Nenad Božić (Ненад Божић; born 1971) is a Serbian politician. He has served in the National Assembly of Serbia since 2016. Božić was elected to the assembly as a member of the anti-establishment and reformist It's Enough – Restart (Dosta je bilo, DJB) association, better known in English by the name "Enough Is Enough." He was expelled from the association by its main board on March 29, 2018, in the context of a disagreement with its leader, Saša Radulović. He is now a member of the Party of Modern Serbia.

==Early life and career==
Božić was born and raised in Smederevska Palanka, then part of the Socialist Republic of Serbia in the Socialist Federal Republic of Yugoslavia. He received a bachelor of mechanical engineering degree in Belgrade (1987), worked in Slovenia and Germany from 2000 to 2004, and returned to Serbia to operate a design office in Kragujevac. He was not politically active before joining the "It's Enough – Restart" movement.

==Parliamentarian==
Božić received the twenty-third position on the It's enough – Restart electoral list in the 2014 Serbian parliamentary election. The list did not cross the electoral threshold to win representation in the assembly.

He was promoted to the twelfth position on the association's list in the 2016 parliamentary election and was this time elected when the list won sixteen mandates. He served with It's Enough – Restart until his expulsion from the movement in March 2018. He subsequently joined with four other former members of It's Enough – Restart to start a new association called the Free MPs parliamentary group.

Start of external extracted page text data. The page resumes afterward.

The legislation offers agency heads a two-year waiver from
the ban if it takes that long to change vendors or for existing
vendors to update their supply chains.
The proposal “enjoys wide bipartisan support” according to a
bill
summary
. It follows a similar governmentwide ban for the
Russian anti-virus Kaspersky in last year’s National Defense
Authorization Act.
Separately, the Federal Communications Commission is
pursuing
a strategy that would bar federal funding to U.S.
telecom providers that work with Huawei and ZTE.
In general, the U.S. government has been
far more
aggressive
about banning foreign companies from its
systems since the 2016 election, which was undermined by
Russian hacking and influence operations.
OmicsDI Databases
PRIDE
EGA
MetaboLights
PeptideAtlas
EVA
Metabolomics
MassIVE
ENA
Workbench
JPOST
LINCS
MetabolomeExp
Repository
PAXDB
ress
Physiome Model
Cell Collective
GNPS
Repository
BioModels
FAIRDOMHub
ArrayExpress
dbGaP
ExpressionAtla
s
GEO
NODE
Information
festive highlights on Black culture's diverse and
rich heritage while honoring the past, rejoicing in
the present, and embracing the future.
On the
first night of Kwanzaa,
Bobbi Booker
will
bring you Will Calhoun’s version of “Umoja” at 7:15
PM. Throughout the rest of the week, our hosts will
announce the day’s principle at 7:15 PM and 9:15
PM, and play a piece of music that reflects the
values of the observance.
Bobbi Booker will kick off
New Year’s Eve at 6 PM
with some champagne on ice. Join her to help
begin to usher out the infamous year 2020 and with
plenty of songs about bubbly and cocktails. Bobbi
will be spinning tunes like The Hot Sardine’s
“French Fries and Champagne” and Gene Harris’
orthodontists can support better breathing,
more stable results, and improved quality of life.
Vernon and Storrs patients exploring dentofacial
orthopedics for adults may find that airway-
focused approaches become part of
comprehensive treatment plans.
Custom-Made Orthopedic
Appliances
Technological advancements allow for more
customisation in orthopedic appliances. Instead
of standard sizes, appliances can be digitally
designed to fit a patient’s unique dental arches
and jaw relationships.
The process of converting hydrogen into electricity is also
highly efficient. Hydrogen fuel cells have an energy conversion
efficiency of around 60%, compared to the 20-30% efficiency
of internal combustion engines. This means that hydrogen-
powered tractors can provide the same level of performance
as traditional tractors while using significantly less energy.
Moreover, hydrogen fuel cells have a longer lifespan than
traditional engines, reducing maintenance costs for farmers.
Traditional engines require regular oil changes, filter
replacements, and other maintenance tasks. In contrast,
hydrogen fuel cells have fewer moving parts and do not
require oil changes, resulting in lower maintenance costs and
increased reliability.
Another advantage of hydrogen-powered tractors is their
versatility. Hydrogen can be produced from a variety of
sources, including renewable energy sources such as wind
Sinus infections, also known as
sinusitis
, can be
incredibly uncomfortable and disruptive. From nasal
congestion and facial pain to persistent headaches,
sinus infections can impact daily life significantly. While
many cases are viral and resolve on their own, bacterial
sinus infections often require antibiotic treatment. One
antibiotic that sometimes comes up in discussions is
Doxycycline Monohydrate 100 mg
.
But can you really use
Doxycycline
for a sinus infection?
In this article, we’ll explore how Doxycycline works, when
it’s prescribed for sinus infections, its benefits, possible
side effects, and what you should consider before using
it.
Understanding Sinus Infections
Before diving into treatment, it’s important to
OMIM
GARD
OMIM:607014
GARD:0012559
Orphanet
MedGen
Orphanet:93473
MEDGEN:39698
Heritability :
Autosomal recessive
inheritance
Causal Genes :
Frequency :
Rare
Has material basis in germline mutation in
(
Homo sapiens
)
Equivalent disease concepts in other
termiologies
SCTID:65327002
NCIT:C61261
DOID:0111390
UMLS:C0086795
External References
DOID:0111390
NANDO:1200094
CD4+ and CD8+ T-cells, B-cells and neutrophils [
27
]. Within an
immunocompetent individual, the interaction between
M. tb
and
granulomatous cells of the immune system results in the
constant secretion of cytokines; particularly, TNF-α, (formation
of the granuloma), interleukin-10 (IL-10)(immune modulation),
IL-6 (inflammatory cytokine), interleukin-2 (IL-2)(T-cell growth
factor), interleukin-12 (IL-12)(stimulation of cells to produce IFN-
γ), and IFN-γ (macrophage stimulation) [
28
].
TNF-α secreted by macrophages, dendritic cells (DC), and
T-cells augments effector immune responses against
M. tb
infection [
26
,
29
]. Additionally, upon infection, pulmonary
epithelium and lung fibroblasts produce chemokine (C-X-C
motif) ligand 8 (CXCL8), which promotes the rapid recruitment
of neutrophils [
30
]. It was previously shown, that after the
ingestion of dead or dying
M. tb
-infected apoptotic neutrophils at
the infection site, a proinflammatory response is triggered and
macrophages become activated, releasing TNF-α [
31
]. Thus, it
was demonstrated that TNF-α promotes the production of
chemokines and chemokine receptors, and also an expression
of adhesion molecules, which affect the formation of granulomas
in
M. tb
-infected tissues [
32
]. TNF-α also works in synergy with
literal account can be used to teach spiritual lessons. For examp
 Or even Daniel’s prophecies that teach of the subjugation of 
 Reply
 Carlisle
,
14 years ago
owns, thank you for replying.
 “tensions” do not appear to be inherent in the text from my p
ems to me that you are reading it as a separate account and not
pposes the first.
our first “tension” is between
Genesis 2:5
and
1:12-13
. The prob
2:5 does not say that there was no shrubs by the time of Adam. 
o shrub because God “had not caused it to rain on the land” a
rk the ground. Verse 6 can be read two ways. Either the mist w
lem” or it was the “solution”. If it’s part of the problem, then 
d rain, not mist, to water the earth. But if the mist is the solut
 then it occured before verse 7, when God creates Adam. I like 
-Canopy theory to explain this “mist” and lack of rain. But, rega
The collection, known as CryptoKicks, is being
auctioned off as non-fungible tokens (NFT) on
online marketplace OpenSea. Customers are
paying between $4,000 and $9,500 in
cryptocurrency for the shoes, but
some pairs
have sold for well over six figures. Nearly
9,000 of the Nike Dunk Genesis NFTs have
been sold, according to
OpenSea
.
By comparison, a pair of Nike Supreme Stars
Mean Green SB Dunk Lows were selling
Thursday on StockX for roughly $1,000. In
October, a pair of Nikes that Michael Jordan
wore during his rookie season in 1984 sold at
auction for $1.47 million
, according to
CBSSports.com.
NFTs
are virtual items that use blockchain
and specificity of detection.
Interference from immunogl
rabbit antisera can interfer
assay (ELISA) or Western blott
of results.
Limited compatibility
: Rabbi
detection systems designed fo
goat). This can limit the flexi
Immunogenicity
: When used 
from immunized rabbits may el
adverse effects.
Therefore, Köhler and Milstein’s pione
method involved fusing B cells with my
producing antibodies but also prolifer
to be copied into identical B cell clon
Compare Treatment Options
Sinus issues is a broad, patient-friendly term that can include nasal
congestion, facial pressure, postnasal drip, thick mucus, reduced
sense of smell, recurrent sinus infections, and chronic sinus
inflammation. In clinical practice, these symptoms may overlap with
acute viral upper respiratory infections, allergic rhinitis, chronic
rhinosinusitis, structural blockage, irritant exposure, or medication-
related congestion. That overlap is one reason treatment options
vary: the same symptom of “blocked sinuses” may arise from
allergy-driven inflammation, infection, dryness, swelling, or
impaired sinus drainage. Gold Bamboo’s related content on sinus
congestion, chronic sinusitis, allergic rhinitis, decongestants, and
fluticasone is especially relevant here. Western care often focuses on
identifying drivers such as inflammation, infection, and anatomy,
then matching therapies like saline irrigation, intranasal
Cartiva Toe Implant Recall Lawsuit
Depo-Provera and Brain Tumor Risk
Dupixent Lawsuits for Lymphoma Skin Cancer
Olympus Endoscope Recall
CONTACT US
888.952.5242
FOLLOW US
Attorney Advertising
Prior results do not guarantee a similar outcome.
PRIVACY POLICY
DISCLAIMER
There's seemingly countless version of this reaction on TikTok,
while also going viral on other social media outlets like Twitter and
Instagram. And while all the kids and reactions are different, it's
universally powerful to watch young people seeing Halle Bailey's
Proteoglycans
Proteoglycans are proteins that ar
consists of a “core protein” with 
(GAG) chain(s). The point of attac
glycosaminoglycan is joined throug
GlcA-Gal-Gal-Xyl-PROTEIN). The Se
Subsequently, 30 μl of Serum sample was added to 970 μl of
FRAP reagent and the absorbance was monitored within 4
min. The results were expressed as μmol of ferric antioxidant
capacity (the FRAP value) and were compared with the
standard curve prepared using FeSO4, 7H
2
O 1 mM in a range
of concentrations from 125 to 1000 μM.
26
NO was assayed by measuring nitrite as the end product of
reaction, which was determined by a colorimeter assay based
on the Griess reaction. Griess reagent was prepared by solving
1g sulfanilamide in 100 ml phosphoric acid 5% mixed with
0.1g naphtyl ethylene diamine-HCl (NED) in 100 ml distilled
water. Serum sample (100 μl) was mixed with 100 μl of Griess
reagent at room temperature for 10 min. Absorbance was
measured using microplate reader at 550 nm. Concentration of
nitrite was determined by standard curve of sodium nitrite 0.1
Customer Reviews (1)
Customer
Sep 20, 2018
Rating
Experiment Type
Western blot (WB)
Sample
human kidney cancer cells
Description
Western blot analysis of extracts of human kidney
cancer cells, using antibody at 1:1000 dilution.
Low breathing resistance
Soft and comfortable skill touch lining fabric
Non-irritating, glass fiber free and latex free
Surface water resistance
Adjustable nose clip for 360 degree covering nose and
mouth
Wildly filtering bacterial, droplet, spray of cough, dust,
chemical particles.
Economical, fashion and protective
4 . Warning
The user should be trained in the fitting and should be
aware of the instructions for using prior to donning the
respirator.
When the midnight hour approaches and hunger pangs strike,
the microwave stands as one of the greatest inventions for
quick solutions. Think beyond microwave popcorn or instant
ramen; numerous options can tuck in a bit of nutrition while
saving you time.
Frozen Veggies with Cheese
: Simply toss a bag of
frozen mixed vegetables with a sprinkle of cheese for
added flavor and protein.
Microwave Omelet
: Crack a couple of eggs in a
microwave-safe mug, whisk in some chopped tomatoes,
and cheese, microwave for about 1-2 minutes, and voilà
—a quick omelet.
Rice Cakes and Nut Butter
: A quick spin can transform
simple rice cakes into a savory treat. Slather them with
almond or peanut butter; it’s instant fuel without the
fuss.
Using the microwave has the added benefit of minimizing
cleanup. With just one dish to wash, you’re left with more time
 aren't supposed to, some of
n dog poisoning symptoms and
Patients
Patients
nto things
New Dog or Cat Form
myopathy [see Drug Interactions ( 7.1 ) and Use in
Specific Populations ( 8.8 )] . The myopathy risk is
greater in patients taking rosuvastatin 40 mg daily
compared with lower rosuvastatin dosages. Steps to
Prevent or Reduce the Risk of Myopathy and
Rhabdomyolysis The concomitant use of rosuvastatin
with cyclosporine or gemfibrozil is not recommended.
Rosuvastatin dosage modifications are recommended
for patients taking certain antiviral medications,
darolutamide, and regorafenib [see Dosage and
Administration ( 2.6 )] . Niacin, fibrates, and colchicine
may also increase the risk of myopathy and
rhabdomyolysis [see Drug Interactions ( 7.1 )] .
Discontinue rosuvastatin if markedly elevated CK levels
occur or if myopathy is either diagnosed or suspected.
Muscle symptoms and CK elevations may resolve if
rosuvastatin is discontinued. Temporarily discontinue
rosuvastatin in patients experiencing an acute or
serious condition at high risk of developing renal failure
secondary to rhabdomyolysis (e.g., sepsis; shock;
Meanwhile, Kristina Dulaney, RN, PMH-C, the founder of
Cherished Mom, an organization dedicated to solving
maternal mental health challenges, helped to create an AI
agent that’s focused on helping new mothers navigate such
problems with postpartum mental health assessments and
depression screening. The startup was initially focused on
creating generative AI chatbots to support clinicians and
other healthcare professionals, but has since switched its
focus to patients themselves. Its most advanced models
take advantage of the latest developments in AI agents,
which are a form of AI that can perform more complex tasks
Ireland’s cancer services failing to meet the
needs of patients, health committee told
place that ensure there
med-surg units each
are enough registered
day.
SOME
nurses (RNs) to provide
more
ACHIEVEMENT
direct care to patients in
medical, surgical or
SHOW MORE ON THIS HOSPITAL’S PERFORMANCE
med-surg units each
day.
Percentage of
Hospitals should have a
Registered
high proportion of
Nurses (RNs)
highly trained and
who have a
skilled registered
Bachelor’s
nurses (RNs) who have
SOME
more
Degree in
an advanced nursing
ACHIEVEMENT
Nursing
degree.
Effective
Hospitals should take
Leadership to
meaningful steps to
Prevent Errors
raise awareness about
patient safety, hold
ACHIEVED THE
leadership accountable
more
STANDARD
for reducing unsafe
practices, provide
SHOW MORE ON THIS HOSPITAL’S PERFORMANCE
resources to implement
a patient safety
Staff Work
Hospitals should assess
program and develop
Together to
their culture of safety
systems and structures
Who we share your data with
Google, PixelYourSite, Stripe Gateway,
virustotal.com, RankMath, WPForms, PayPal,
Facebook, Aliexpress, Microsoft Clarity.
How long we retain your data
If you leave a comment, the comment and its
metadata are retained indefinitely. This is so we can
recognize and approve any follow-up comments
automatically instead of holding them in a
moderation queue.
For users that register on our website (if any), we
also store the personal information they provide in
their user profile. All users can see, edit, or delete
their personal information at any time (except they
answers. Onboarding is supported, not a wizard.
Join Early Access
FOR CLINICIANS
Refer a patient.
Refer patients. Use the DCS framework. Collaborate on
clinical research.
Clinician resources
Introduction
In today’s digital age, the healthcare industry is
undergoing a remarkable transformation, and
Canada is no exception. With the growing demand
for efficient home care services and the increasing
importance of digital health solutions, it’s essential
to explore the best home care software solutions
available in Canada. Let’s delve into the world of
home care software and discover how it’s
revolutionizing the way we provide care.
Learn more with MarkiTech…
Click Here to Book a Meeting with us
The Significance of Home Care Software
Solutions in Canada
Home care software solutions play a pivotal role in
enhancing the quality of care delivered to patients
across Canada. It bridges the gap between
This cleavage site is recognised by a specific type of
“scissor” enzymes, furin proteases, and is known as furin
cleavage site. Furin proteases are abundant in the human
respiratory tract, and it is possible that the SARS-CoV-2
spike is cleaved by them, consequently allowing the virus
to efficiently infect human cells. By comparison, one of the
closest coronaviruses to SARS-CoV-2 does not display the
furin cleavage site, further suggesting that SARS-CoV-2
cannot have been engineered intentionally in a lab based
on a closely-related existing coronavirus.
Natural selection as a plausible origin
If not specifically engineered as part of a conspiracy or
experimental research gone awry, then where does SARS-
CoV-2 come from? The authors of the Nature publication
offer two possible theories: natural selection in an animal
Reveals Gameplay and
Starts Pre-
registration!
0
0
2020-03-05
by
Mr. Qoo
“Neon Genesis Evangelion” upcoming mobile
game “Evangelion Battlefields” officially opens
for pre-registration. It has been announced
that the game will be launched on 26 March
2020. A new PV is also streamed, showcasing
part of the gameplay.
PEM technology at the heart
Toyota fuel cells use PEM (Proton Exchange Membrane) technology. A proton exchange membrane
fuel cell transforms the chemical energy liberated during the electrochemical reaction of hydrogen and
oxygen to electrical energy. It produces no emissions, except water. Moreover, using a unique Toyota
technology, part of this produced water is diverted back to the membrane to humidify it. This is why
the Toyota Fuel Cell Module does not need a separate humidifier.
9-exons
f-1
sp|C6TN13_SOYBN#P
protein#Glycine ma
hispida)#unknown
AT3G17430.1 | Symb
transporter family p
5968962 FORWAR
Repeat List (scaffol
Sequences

All members of the Free MPs parliamentary group also joined a new political group called the Movement of the Center. In December 2018, this group merged with the Social Democratic Union to create the Party of Modern Serbia. Božić now serves as a member of this party.

Božić serves as an opposition deputy. Before leaving DJB, he was a member of the parliamentary committee on agriculture, forestry, and water management and a deputy member of the committee on defence and internal affairs. He is now a member of the parliamentary friendship groups with Austria, Croatia, France, Germany, Greece, Italy, Montenegro, the Netherlands, Slovenia, and Switzerland.